Minggu, 08 Oktober 2017

ICJR Berharap Segera Ada Moratorium Hukuman Mati

ICJR Berharap Segera Ada Moratorium Hukuman Mati

Berita Dunia Jitu - Direktur Eksekutif Institute for Criminal Justice Reform ( ICJR) Supriyadi Widodo Eddyono meminta eksekusi mati gelombang berikutnya dimoratorium.

Sebab, dalam eksekusi mati sebelumnya, Kejaksaan Agung dianggap melakukan kesalahan prosedur dan maladministrasi terhadap sejumlah terpidana mati.

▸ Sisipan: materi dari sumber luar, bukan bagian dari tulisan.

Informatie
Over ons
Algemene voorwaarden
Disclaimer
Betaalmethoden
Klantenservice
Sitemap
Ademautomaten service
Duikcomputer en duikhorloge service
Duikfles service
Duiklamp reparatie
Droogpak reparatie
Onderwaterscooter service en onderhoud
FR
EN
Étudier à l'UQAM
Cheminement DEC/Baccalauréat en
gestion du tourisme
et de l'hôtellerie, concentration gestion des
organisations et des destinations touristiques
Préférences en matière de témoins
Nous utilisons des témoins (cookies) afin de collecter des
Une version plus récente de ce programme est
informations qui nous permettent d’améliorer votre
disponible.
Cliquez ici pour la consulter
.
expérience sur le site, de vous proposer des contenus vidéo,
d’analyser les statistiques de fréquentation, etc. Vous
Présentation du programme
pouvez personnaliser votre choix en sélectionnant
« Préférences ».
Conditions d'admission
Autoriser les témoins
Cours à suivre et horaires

Salah satunya yakni Humprey Ejike Jefferson, warga negara Nigeria.

"Dalam kondisi ketidakpastian dan keraguan terkait eksekusi mati, maka pemerintah segera melakukan moratorium eksekusi mati untuk menghindari semakin besarnya potensi pelanggaran hak asasi manusia," ujar Supriyadi dalam diskusi di Jakarta, Minggu (8/10/2017).

Dugaan maladministrasi itu dinyatakan oleh Ombudman RI terhadap eksekusi mati pada Juli 2016.

Ombudsman, kata Supriyadi, menyatakan bahwa Kejaksaan Agung melanggar prosedur karena saat dieksekusi mati, Humprey dan beberapa terpidana mati lain tengah mengajukan grasi. Belum juga keluar keputusan presiden atas grasi tersebut, eksekusi mati tetap dilakukan tanpa memperhatikan hak mereka sebagai terpidana.

"Kesalahan itu fatal karena mengakibatkan Humprey dieksekusi lebih dulu tanpa melewati prosedur. Meski kecil, ada peluang dirinya selamat," kata Supriyadi.

Di samping itu, dalam undang-undang diatur bahwa notifikasi eksekusi harus dilakukan minimal 72 jam sebelumnya. Tapi nyatanya, notifikasi baru diberikan sekitar 50 jam sebelumnya.

"Hasil putusan itu menunjukkan bahwa Indonesia melanggar HAM dan tidak menegakkan prinsip fair trial dalam isu hukuman mati," kata Supriyadi.

Selain itu, Supriyadi juga meminta pemerintah memoratorium penuntutan pidana mati dan meminta Mahkamah Agung untuk memoratorium terhadap putusan pidana mati. Jaksa dan MA masih bisa menuntut dan menjatuhkan pidana tertinggi berikutnya, yaitu penjara seumur hidup.


Penerapan hukuman mati di Indonesia dianggap ironis. Sebab, kata Supriyadi, Indonesia memperjuangkan keras 71 WNI yang terancam hukuman mati di negara lain. "Tapi di sisi lain menerapkan hukuman mati di negeri sendiri," kata dia.

Karena banyaknya dugaan pelanggaran HAM dan maladministrasi dalam eksekusi mati, pemerintah didesak membentuk tim independen yang melakukan eksaminasi dan review terhadap putusan-putusan terpidana mati. Hal ini untuk melihat adanya potensi unfair trial dan kesalahan dalam menjatuhkan pidana mati.

Tak hanya itu, Presiden Joko Widodo diminta mengevaluasi kinerja Jaksa Agung Muhammad Prasetyo terkait rekomendasi Ombudsman itu.

"Selain itu pemerintah perlu segera melakukan evaluasi terhadap dua eksekusi untuk melihat adanya potensi pelanggaran lain," kata Supriyadi.

"Kami harap Presiden tidak menutup mata untuk melihat bahwa orang dalam daftar terpidana mati itu punya hak untuk memperjuangkan hidupnya atas hukuman mati," lanjut dia.